Je ne vous dis rien de ses cures merveilleuses ; il faudrait des volumes et tous les journaux vous en parleront. Vous saurez seulement que de plus de quinze milles malades qu’il a traité, ses ennemis les plus fortunés ne lui reprochent que trois morts, auxquels encore il n'a pas plus de part que moi...

Pardonnez-moi, Madame, si je m'arrête encore quelques moments sur cet homme inconcevable.
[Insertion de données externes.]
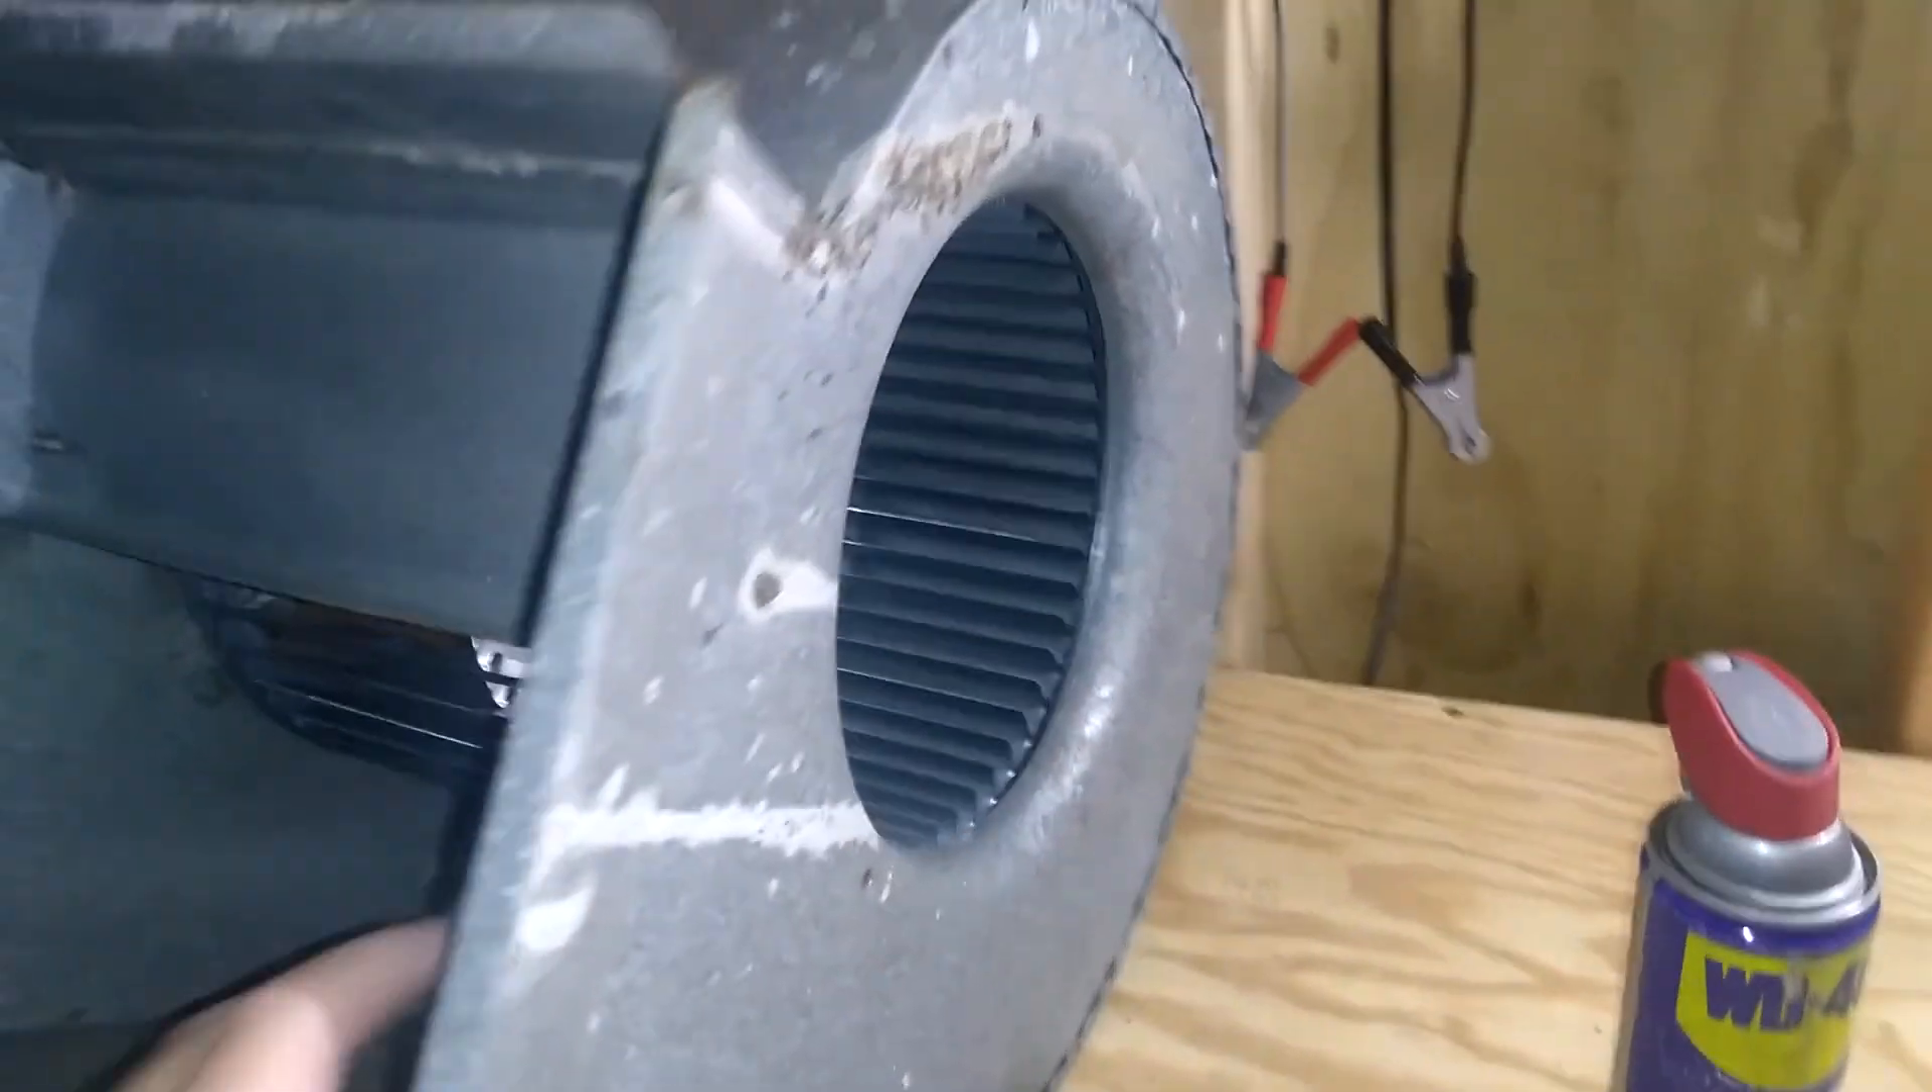We have the blower assembly back together with a new wheel.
Je sors de son audience : oh! que vous chéririez ce digne mortel, si vous l'eussiez vu, comme moi, courir de pauvre en pauvre, panser avec ardeur leurs blessures dégoûtantes, adoucir leurs maux, les consoler par l’espérance, leur dispenser ses remèdes, les combler de bienfaits, enfin les accabler de ses dons, sans autre but que celui de secourir l'humanité souffrante, & de jouir de l'inestimable douceur d'être sur terre limage de la divinité bienfaisante !

Représentez-vous, Madame, une salle immense, remplie de ces malheureuses créatures presque toutes privées de tout secours, & tendant vers le ciel leurs mains défaillantes, qu'elles avoient peine à soulever pour implorer la charité du Comte.
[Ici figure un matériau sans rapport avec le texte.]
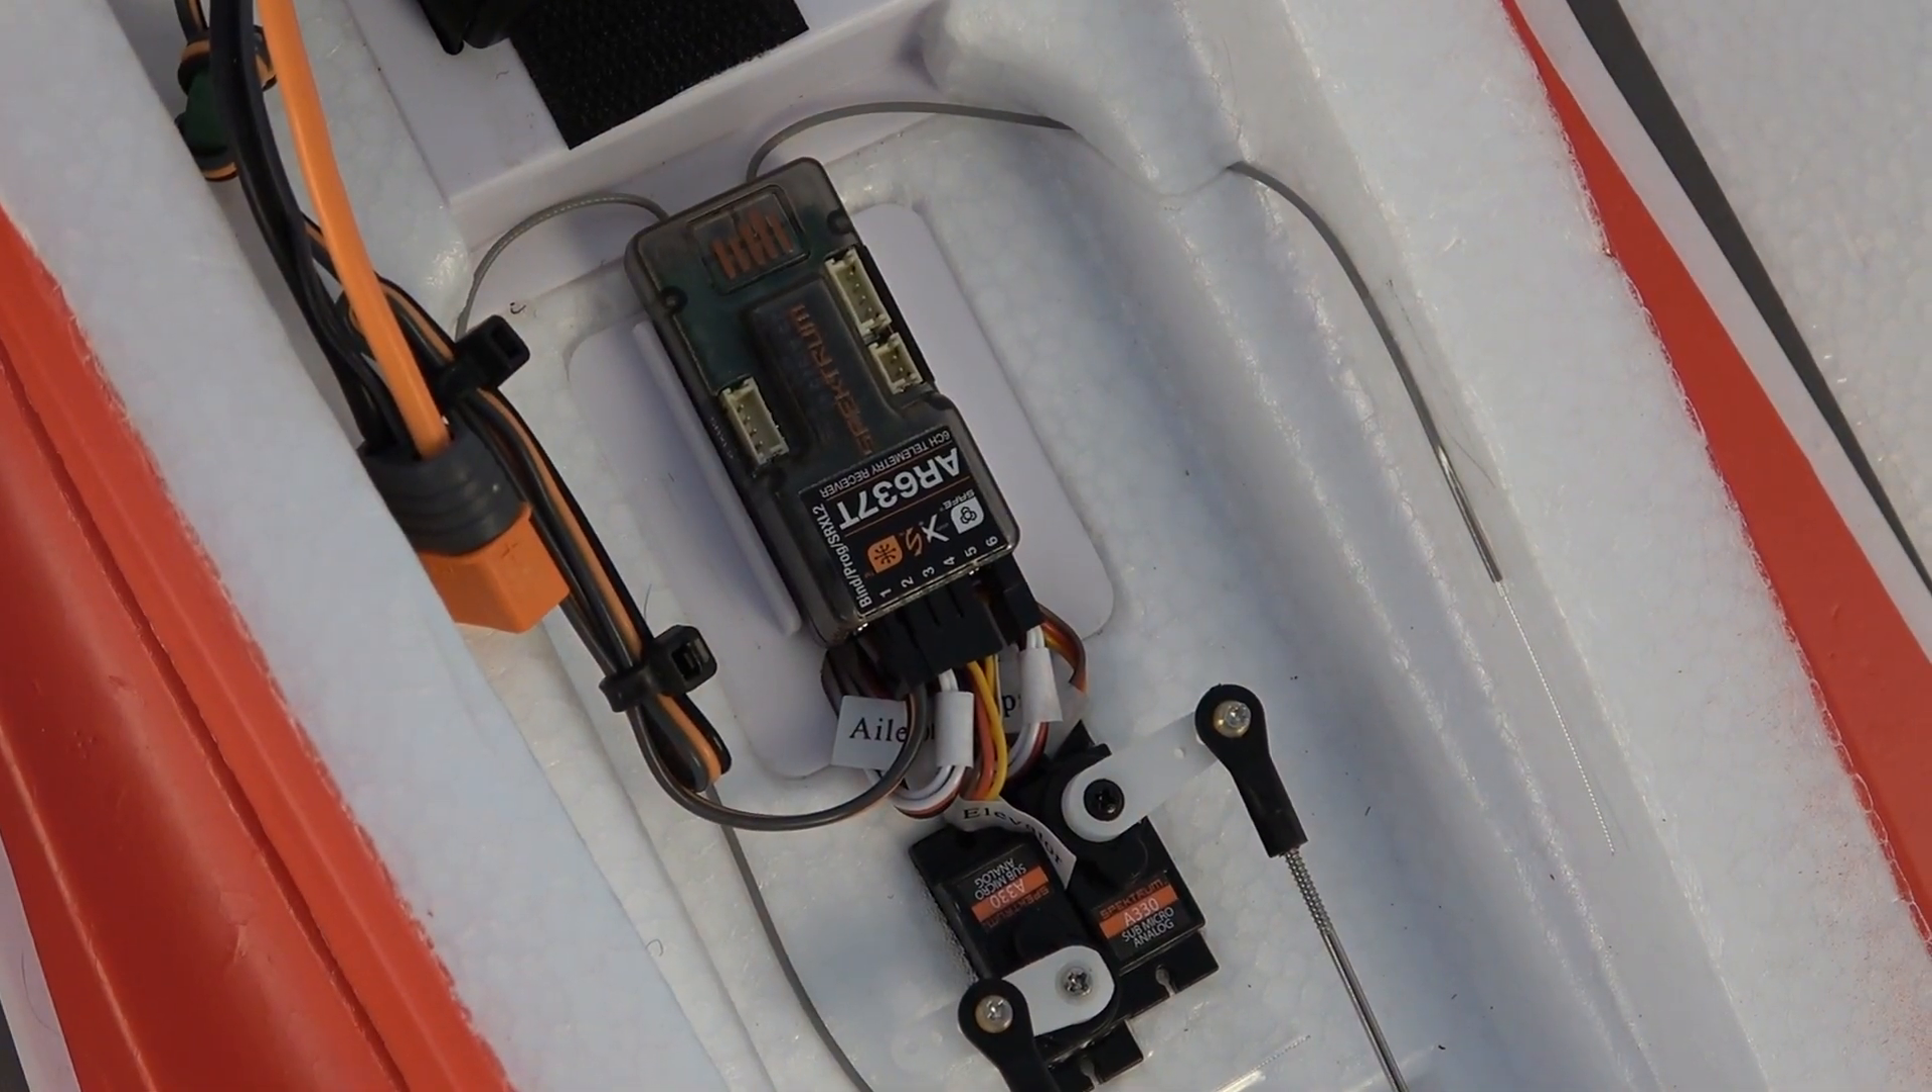We've also installed our ar637t in the factory uh location where the ar636 was mounted in the e-flight commander and routed both of our antennas.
Il les écoute l'un après l'autre, n'oublie pas une de leurs paroles, sort pour quelques moments, rentre bientôt chargé d'une foule de remèdes, qu'il dispense à chacun de ces infortunés, en leur répétant ce qu'ils lui ont dit de leur maladie, & les assurant qu'ils seront bientôt guéris, s'ils veulent exécuter fidèlement ses ordonnances. Mais les remèdes seuls seraient insuffisants ; il leur faut du bouillon pour acquérir la force de les supporter : peu d'entre eux ont les moyens de s'en procurer ; la bourse du sensible Comte est partagée entre eux ; il semble qu'elle soit inépuisable.

Plus heureux de donner qu'eux de recevoir, sa joie se manifeste par sa sensibilité. Ces malheureux, pénétrés de reconnaissance, d'amour & de respect, se prosternent à ses pieds, embrassent ses genoux, l'appellent leur sauveur, leur père, leur dieu...Le bonhomme s'attendrit, les larmes coulent de ses yeux ; il voudrait les cacher, mais il n'en a pas la force ; il pleure, & l'assemblée fond en larmes, mais de ces larmes délicieuses qui sont la jouissance du cœur, & dont les charmes ne peuvent se concevoir, quand on n'a pas été assez heureux pour en verser de semblables.

Voilà une bien faible esquisse du spectacle enchanteur dont je viens de jouir, & qui se renouvelle trois fois chaque semaine.

Jean Benjamin de la Borde, Lettres sur la Suisse, Paris, 1783, Lettre II et III, Strasbourg, 17 juin 1781.